I temporarily disabled all my code at physicsTick() and prePhysicsTick() but it was light weight and didnt change the results.
But indeed, that huge amount of simultaneous physics going on is unnecessary. The MainThread FPS and PhysThread tick per seconds were great until I reach the mark of about 125 spheres moving around! what is more than enough to play with 
[details=some tests results: I dont know if this could be improved, I will keep here just for the curious ones :)]initially, without the physics spheres, the MainThread FPS is about 650, and my GPU utilization goes to 35%.

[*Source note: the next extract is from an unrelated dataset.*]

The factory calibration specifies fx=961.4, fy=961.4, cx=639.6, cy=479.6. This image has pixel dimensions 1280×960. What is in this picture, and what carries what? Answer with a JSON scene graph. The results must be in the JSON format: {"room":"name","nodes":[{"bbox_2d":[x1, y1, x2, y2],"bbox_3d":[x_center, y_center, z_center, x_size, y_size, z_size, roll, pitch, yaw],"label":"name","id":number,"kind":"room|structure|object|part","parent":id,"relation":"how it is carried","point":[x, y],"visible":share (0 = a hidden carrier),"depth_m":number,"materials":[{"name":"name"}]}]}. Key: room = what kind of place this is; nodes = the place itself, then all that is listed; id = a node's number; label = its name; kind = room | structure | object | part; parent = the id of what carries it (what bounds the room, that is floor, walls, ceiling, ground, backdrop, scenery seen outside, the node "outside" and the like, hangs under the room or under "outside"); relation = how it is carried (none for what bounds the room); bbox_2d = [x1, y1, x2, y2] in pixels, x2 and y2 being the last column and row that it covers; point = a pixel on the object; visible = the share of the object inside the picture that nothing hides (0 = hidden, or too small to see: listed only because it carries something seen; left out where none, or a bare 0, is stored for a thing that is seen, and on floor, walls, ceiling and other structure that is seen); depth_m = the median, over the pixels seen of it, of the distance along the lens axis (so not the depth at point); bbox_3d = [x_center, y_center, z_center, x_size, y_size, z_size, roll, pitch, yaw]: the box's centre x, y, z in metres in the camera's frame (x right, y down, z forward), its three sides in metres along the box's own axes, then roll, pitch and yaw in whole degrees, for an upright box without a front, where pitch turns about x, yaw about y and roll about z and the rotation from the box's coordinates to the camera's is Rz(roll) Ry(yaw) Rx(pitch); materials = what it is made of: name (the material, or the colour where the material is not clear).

With 250 spheres, the Ticks Per Second (I counted on the physicsTick()) goes from the constant 60 to 40, while the MainThread FPS goes down to 10.

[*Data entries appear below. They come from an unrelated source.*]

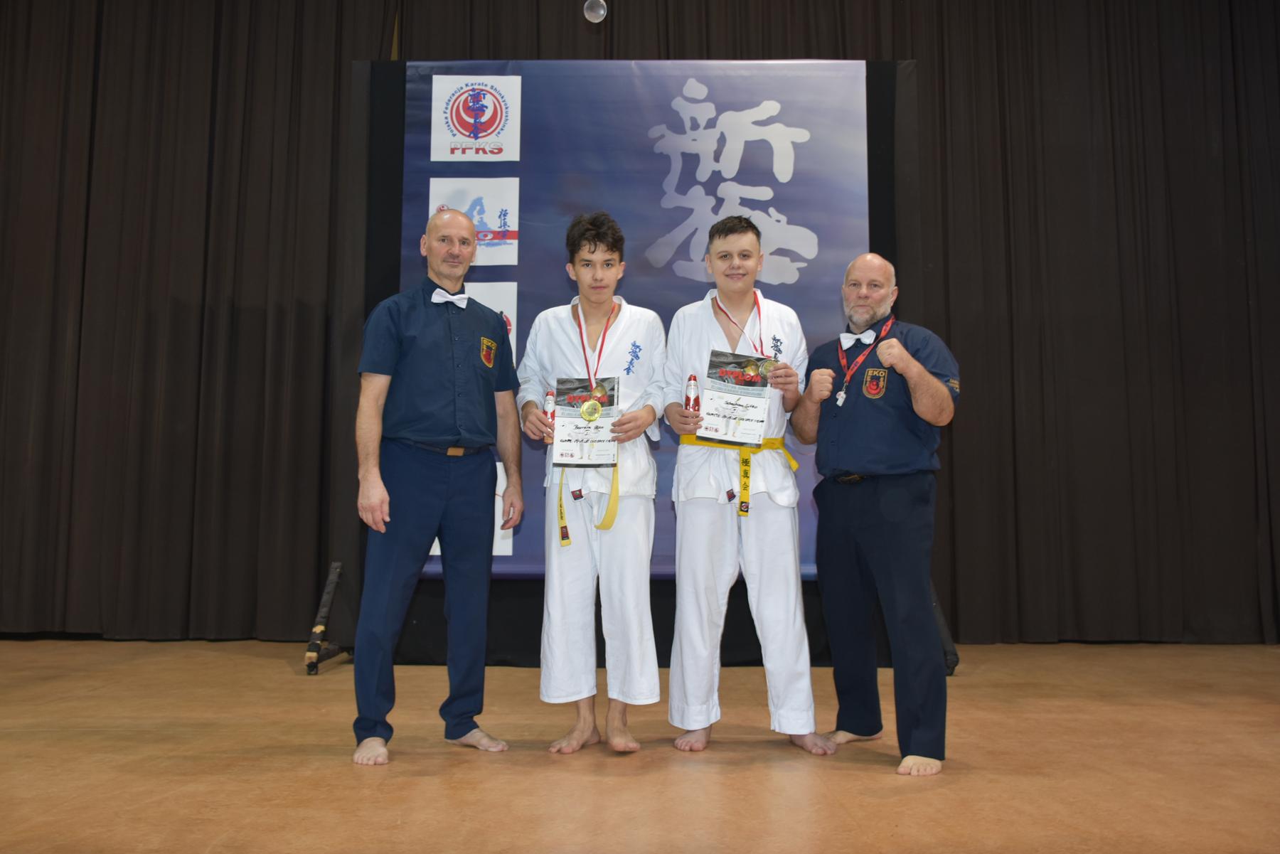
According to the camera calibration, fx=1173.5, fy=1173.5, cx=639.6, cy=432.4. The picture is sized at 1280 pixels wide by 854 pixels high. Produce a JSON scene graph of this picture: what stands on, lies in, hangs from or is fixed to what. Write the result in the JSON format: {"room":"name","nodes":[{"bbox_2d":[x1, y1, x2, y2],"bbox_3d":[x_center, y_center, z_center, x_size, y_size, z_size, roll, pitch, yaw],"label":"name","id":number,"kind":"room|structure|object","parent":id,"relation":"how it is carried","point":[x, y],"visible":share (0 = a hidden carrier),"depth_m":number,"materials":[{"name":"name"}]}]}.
{"room":"event hall","nodes":[
{"label":"event hall","id":0,"kind":"room"},
{"bbox_2d":[0,638,1279,853],"bbox_3d":[-0.053,0.927,2.668,8.159,0.119,6.753,0,-5,0],"label":"stage floor","id":1,"kind":"structure","parent":0,"point":[862,773],"depth_m":3.25,"materials":[{"name":"brown wood"}]},
{"bbox_2d":[305,561,356,675],"bbox_3d":[-1.368,0.844,5.435,0.418,0.466,0.607,0,-5,0],"label":"metal stand","id":2,"kind":"object","parent":1,"relation":"on","point":[336,571],"visible":0.76,"depth_m":5.37,"materials":[{"name":"black metal"}]},
{"bbox_2d":[349,211,526,764],"bbox_3d":[-0.647,0.147,3.644,0.474,1.605,0.612,0,-5,0],"label":"man","id":3,"kind":"object","parent":1,"relation":"on","point":[441,387],"visible":0.97,"depth_m":3.54},
{"bbox_2d":[519,211,666,754],"bbox_3d":[-0.152,0.147,3.774,0.469,1.650,0.549,0,-5,0],"label":"boy","id":4,"kind":"object","parent":1,"relation":"on","point":[564,589],"visible":0.98,"depth_m":3.64},
{"bbox_2d":[541,389,556,437],"bbox_3d":[-0.311,-0.052,4.023,0.056,0.181,0.078,0,-5,0],"label":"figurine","id":5,"kind":"object","parent":4,"relation":"in","point":[550,404],"visible":0.52,"depth_m":4.00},
{"bbox_2d":[551,376,620,466],"bbox_3d":[-0.176,-0.027,3.766,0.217,0.280,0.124,0,-5,0],"label":"certificate","id":6,"kind":"object","parent":4,"relation":"in","point":[560,389],"visible":0.89,"depth_m":3.75,"materials":[{"name":"white paper"}]},
{"bbox_2d":[347,59,913,675],"bbox_3d":[-0.013,-0.357,5.602,2.609,2.860,0.557,0,-5,0],"label":"backdrop stand","id":7,"kind":"object","parent":1,"relation":"on","point":[882,160],"visible":0.4,"depth_m":5.58,"materials":[{"name":"black"}]},
{"bbox_2d":[393,59,869,579],"bbox_3d":[-0.045,-0.550,5.603,2.264,2.494,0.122,0,-5,0],"label":"backdrop banner","id":8,"kind":"object","parent":7,"relation":"attached to","point":[802,110],"visible":0.5,"depth_m":5.65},
{"bbox_2d":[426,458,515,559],"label":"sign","id":9,"kind":"object","parent":8,"relation":"attached to","point":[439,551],"visible":0.14,"depth_m":5.36,"materials":[{"name":"white"}]},
{"bbox_2d":[430,175,518,265],"bbox_3d":[-0.794,-1.000,5.588,0.423,0.406,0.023,0,-5,0],"label":"logo sign","id":10,"kind":"object","parent":8,"relation":"attached to","point":[471,212],"visible":0.74,"depth_m":5.58,"materials":[{"name":"white"}]},
{"bbox_2d":[430,71,521,161],"bbox_3d":[-0.803,-1.529,5.721,0.452,0.416,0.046,0,-5,0],"label":"logo sign","id":11,"kind":"object","parent":8,"relation":"attached to","point":[469,158],"visible":0.97,"depth_m":5.71,"materials":[{"name":"white"}]},
{"bbox_2d":[465,280,516,360],"bbox_3d":[-0.761,-0.490,5.511,0.332,0.438,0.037,0,-5,0],"label":"logo sign","id":12,"kind":"object","parent":8,"relation":"attached to","point":[489,304],"visible":0.36,"depth_m":5.52,"materials":[{"name":"white"}]},
{"bbox_2d":[662,214,832,756],"bbox_3d":[0.331,0.146,3.760,0.484,1.632,0.549,0,-5,0],"label":"boy","id":13,"kind":"object","parent":1,"relation":"on","point":[687,519],"visible":0.99,"depth_m":3.62},
{"bbox_2d":[684,374,700,413],"bbox_3d":[0.173,-0.110,3.885,0.054,0.158,0.074,0,-5,0],"label":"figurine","id":14,"kind":"object","parent":13,"relation":"in","point":[690,389],"visible":0.8,"depth_m":3.87,"materials":[{"name":"red"}]},
{"bbox_2d":[696,351,775,444],"bbox_3d":[0.306,-0.104,3.722,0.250,0.282,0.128,0,-5,0],"label":"certificate","id":15,"kind":"object","parent":13,"relation":"in","point":[757,404],"visible":0.97,"depth_m":3.71,"materials":[{"name":"white paper"}]},
{"bbox_2d":[795,255,959,776],"bbox_3d":[0.754,0.223,3.673,0.433,1.504,0.654,2,-5,-24],"label":"man","id":16,"kind":"object","parent":1,"relation":"on","point":[933,382],"visible":0.98,"depth_m":3.54},
{"bbox_2d":[834,320,894,408],"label":"lanyard","id":17,"kind":"object","parent":16,"relation":"hanging from","point":[843,397],"visible":0.75,"depth_m":4.04,"materials":[{"name":"red fabric"}]},
{"bbox_2d":[929,582,959,676],"bbox_3d":[1.289,0.838,5.464,0.321,0.498,0.650,0,-5,0],"label":"stand","id":18,"kind":"object","parent":1,"relation":"on","point":[943,624],"visible":0.33,"depth_m":5.28,"materials":[{"name":"black metal"}]},
{"label":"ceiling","id":19,"kind":"structure","parent":0},
{"bbox_2d":[583,0,607,22],"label":"light fixture","id":20,"kind":"object","parent":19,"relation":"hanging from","point":[592,16],"visible":0.97,"depth_m":5.47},
{"bbox_2d":[0,0,1279,657],"bbox_3d":[0.058,-0.857,6.307,7.847,4.128,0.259,0,-5,0],"label":"curtain","id":21,"kind":"object","parent":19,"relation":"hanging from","point":[294,125],"visible":0.88,"depth_m":6.27,"materials":[{"name":"fabric"}]}
]}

I was expecting the CPU usage to increase to keep the Physics thread at 60 ticks per second, but that didnt happen.
By what you said, it seems the MainThread going as low as 10 FPS is hindering the updates at the Physics Thread, is that so?
I profiled and the most time spent are:
MainThread:
BulletAppState ... java.util.concurrent.locks.LockSupport.park (Object) 28,757 ms (47.1%) 13.9 ms (0%)
PhysThread:
com.jme3.bullet.PhysicsSpace.stepSimulation[native] (long, float, int, float) 31,783 ms (52.1%) 31,783 ms (98.8%)
Also, when the MainThread FPS goes down to 10, my GPU utilization goes down too to 4%; it seems to use more GPU processing for higher FPS at MainThread (rendering) only.
btw, I measured the GPU in linux using nvidia-settings -q GPUUtilization
[/details]
good to know that, so may be I can put some stuff that would not collide (just gravitating) or that would collide far away or any other thing that doesnt interfere/hinder/limit with the player’s actions, in separate physics spaces! that will be helpful, thx!